= Vasile Pop (writer) =

Romanian prose writer

Vasile Pop (June 14, 1875 - 1931) was a Romanian prose writer.

Born in Domnești, Vrancea County, his parents were the farmers Ion Pop and Ecaterina (née Rareș). After attending primary school, he worked as a mechanical laborer. An autodidact, he then became an English and gym teacher at the Constanța Naval Institute. He made his published debut in Munca newspaper in 1890, and headed Evenimentul from 1904 to 1905. His first book was the 1899 Fleacuri. His work appeared in Sămănătorul, Făt-Frumos and Luceafărul, and he sometimes signed as Acadin, Gh. Bradul, V. Fr., Gh. Scytul or Const. Fulger. He wrote one book of poor-quality poems, Versuri (1900).

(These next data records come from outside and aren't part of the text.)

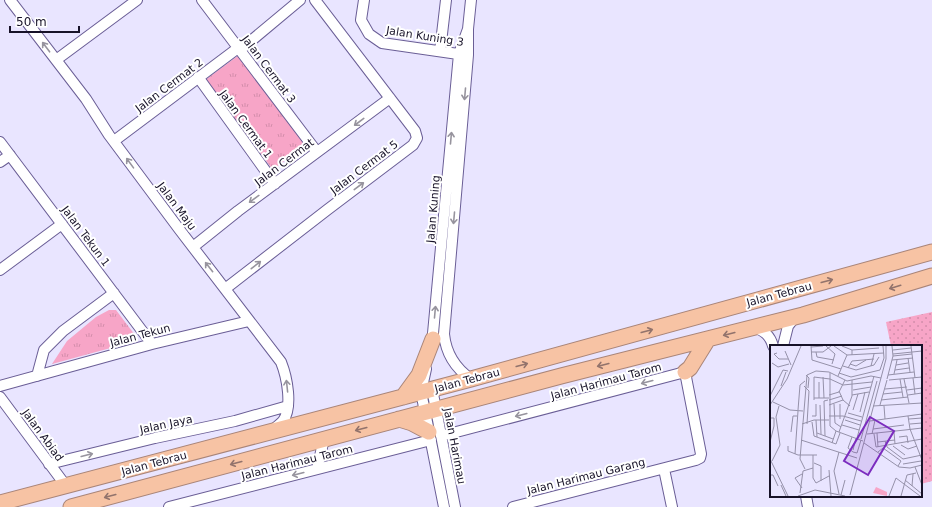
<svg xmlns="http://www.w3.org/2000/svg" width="932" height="507" font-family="'DejaVu Sans',sans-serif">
<defs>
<pattern id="grass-dots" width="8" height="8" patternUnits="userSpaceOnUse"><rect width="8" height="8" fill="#f7a5c7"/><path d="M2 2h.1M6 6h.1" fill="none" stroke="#d38dab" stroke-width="1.8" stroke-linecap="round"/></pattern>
<pattern id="park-tufts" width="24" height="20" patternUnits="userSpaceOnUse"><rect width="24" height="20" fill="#f7a5c7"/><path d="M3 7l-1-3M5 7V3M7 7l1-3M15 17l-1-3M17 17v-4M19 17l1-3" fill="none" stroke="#d38dab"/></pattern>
</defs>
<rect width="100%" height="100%" fill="#e9e5ff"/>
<!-- grass -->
<path fill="url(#grass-dots)" d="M932,312V481L921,484V346H891L886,322Z"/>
<!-- park -->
<path fill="url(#park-tufts)" d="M239,55L306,144L273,170L205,80Z
M109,310H116L135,335L133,340L129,343L52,364L67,341L96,317Z"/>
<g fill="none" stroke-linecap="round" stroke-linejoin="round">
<defs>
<path id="minor" d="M10,0L86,99L109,135L179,229L281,362C287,377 293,407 283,421C280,424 276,427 273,430
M202,0L317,152
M364,0L361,20L369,34L382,43L465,55
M240,50L300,0
M440,51L446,0
M56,60L137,0
M198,77L275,184
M114,141L238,48
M0,142L152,344
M0,162L10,155
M193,247L238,211L390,98
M0,270L62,224
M225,289L327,210L413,145L417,138L415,131L315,0
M754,327C764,331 770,335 773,346
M432,344L459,54L468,29
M783,346L788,326L795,317
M426,369L421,392L444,507
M37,376L44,350L63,331L114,293
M471,379C455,368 446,354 444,334L468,55V29L471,0
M0,386L152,344L249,321
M432,389L455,507
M0,397L66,486
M441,436L685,372L701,454L700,458L696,460L513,507
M49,464L155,438L235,421L288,406
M317,469L324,439
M664,469L672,507
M806,496L808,507
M169,507L431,440"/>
<path id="highway" d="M685,372L690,368L708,339
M403,397L419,375L433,339
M399,419L412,423L429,432
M0,503L471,379L932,252
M71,507L561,376L803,315L932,276"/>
</defs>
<!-- minor casing -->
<use href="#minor" stroke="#6a5e96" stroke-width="12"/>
<!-- highway casing -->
<use href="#highway" stroke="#a98579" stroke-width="17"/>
<!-- minor -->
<use href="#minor" stroke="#fff" stroke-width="10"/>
<!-- highway -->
<use href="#highway" stroke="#f7c3a4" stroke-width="15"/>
</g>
<!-- one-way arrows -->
<defs><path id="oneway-shaft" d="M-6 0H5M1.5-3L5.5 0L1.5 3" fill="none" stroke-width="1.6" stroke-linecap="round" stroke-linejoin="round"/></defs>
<g stroke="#97949e">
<use href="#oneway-shaft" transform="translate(46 47) rotate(-127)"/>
<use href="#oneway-shaft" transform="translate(465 94) rotate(95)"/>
<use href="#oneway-shaft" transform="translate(359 122) rotate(143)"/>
<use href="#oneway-shaft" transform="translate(451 138) rotate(-85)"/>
<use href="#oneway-shaft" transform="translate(130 163) rotate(-126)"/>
<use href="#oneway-shaft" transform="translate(359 186) rotate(-37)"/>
<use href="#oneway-shaft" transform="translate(254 199) rotate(144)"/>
<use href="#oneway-shaft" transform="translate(454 218) rotate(95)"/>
<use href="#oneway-shaft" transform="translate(256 265) rotate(-38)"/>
<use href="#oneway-shaft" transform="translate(209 267) rotate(-128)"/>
<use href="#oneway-shaft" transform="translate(435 312) rotate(-85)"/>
<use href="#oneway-shaft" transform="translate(647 382) rotate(165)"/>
<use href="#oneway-shaft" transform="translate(287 386) rotate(-96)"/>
<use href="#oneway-shaft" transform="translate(521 415) rotate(166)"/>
<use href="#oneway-shaft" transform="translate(87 455) rotate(-14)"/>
<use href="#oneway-shaft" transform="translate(298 474) rotate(166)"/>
</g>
<g stroke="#92736c">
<use href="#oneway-shaft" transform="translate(827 281) rotate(-15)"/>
<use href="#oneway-shaft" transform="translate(895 287) rotate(163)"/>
<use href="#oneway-shaft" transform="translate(647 331) rotate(-15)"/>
<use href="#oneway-shaft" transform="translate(729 334) rotate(166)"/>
<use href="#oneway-shaft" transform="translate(522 365) rotate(-15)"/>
<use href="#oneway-shaft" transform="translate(603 365) rotate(166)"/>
<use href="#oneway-shaft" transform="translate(361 429) rotate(165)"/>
<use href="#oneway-shaft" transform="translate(236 463) rotate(165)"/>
<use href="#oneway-shaft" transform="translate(110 496) rotate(165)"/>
</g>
<g text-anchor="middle" stroke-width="4" stroke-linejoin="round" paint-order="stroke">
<!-- street labels -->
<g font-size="11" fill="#171228" stroke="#fff">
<text transform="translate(425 36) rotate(9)" y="4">Jalan Kuning 3</text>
<text transform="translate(269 69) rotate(53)" y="4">Jalan Cermat 3</text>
<text transform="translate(169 85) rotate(-37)" y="4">Jalan Cermat 2</text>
<text transform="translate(246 124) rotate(54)" y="4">Jalan Cermat 1</text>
<text transform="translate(284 162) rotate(-37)" y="4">Jalan Cermat</text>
<text transform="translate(364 167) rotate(-37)" y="4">Jalan Cermat 5</text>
<text transform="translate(177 206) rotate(53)" y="4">Jalan Maju</text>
<text transform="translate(433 209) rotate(-85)" y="4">Jalan Kuning</text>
<text transform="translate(86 236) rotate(53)" y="4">Jalan Tekun 1</text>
<text transform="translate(779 294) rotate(-15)" y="4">Jalan Tebrau</text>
<text transform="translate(140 335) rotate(-15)" y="4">Jalan Tekun</text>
<text transform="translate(467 380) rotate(-15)" y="4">Jalan Tebrau</text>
<text transform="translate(606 381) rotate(-15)" y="4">Jalan Harimau Tarom</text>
<text transform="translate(166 424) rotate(-12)" y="4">Jalan Jaya</text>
<text transform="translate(43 435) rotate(54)" y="4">Jalan Abiad</text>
<text transform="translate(455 446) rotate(79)" y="4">Jalan Harimau</text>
<text transform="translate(297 462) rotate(-14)" y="4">Jalan Harimau Tarom</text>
<text transform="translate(154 463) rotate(-15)" y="4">Jalan Tebrau</text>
<text transform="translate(586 476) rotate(-14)" y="4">Jalan Harimau Garang</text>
</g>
</g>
<!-- overview -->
<g transform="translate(770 345)">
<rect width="152" height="152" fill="#e9e5ff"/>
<path d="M106,142L117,147V151L103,148Z" fill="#f7a5c7"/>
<path fill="none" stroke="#9591a9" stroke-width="1" d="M41,1L42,15L71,24M56,1L65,9L62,19M64,1L77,10L114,8M72,1L82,5V10M141,1L145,33M41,2L53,1M82,5L109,3M123,5L141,3M15,6L21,20M41,7H53L61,1M46,7L47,12L64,15M7,8L4,9L9,14H18M123,9L152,6M123,11L142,9M138,13L140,27M122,15L143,13M2,18L8,22L19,19M80,19L86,21L96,15M126,20L138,18M73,21L86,25L104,20L109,12M101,21L104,9M78,23L82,16L104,14M125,25L139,23M60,28V81L66,86L93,96M69,28L81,32L110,25L114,13L113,1M124,29L127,15M36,30L39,33L38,43M118,30L144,27M68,31L77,10M53,32L54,53M143,33L145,49M117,34L123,11L122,1M130,34L133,52M134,34L139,58M119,35L152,32M49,37V53M73,40L102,37M11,41L16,27M34,41L39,46L37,79M115,44L137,42M83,45L101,42M137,45L152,43M69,46L73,55L80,61M113,49L132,47M59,50L69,47L75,35M82,50L99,47M138,50L152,48M0,51L13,25L18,26M44,53H59M44,55V32L60,34L73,40M59,55L72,51M111,55L138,52M3,57L20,65L33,66M64,59L65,78L71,82M0,60L17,34L31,1M50,60L51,89M59,60L73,55M110,60L117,35M103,61L152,58M114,61L115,74M28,65L30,40L35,36M83,65L88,49M90,67L95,47M78,68L92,72M42,71H46V59M59,71H73L91,76M138,71L140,84L152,115M70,74V59M139,74L152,73M46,75L47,92M75,75L90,80M100,76L152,69M42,77L44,91L66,99L70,88M32,79L44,75H59M140,79L152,78M72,80L89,85M103,84L134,80M135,85L152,83M21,87L23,71H27M69,87L82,51V35M124,87L125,99M47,88L63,94M107,88L108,102M97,89L135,85M102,89L105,75M104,89L106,102L152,94M55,91L54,56L58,55M82,92L78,103L83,107L87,108L91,95M129,92L137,91L138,98M87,93L104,31M91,94L107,36M31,95L87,113M115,96L117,102L133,114L152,110M0,97L4,81V73H1M108,97L125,95M62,98L66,86M94,98L129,122L140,123L152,120M131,100L138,104L147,101M18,101V106L28,110H47M123,101L135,110M83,105L86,93M69,107L64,126L69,149M108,107L113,103L131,116L128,121M25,109L28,66M43,110V133L46,138L59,131M0,114L18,151M2,116L10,100L6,72L9,61M44,118L51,121V136M133,119L151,116M145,122L152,140M35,124L30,114L37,30L46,26L59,27L77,36L101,31L111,33M59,125L61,151M0,130H3L8,141M135,135L152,149M11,140L16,151M142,141L143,129M32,143L25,133L32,129M30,148L33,126L43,123M71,150L75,135M80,150L116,14V1M28,151L45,145L75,151M119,151L126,133L150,151M131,151L137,130L146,128"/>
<path fill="#7b2cbf" fill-opacity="0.15" stroke="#7b2cbf" stroke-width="2" d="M100,72L124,86L98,130L74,116Z"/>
<rect width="152" height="152" fill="none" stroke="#171228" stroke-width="2"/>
</g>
<!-- scale -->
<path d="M10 26v6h69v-6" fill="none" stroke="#171228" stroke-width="2"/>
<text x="16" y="26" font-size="12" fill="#171228" stroke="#ffffff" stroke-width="3" paint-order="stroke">50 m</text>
</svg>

He authored the prose volumes Din ocna vieții (1902), Râs și plâns (1906), Povești hazlii (1908) and Din viața speluncelor (1923), while his novels included Domnița Viorica (1905), Americana îndrăgostită (1920), Cuceritorul de inimi (1921) and Vândută de propria-i mamă (1922). Sensationalist in character, these were marked by melodramatic endings and a strikingly poor aesthetic taste.